_Excerpted text_
The Client-centred Blog

How to stop sabotaging your own success

“Many people die with their music still in them. Too often it is because they are always getting ready to live. Before they know it, time runs out.” Oliver Wendell Holmes Sr.

An enlightened business leader was teaching a group of new entrepreneurs about increasing their level of success, and he wanted to demonstrate what it is that really gets in the way.

He had a glass of water on his desk at the front of the room and he went over and picked it up.

Some of the class immediately thought he was going to do the “Is the glass half empty or half full?” routine.

But he didn’t.

Instead, with a smile on his face, he asked “How heavy do you think this glass of water is?”

People gave a variety of answers.

However, to the amusement of the group the leader said, “I don’t have a clue what it weighs and, in fact, it doesn’t matter. What really matters is how long you hold the glass for.

_Jobs_
A. Revise the blog post from "How to stop" down to "in the way.", replacing "entrepreneurs" with "founders".
B. In the blog post, what does the leader say really matters about the glass of water?
The rows after the blog post have no connection to it.

_Material shown_
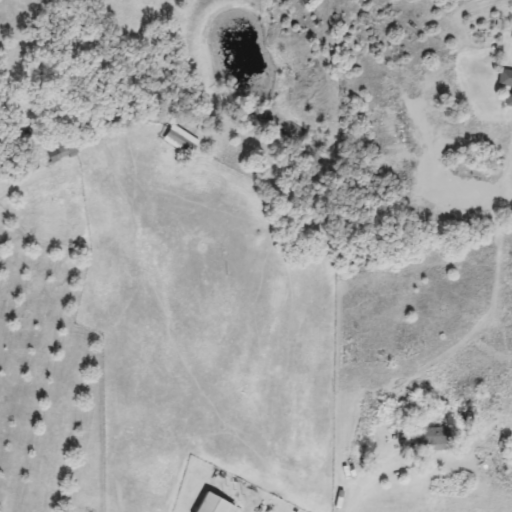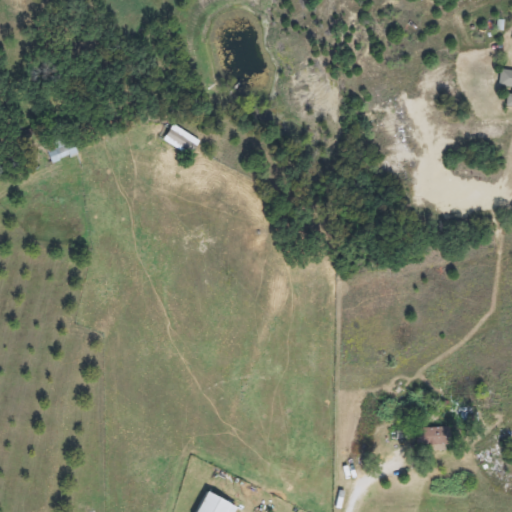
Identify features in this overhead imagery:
building: (504, 85)
building: (504, 85)
building: (176, 140)
building: (177, 141)
building: (58, 151)
building: (58, 152)
building: (428, 435)
building: (428, 436)
road: (365, 481)
building: (206, 504)
building: (207, 504)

_Final results_
A.
How to stop sabotaging your own success

“Many people die with their music still in them. Too often it is because they are always getting ready to live. Before they know it, time runs out.” Oliver Wendell Holmes Sr.

An enlightened business leader was teaching a group of new founders about increasing their level of success, and he wanted to demonstrate what it is that really gets in the way.

B. How long you hold the glass for.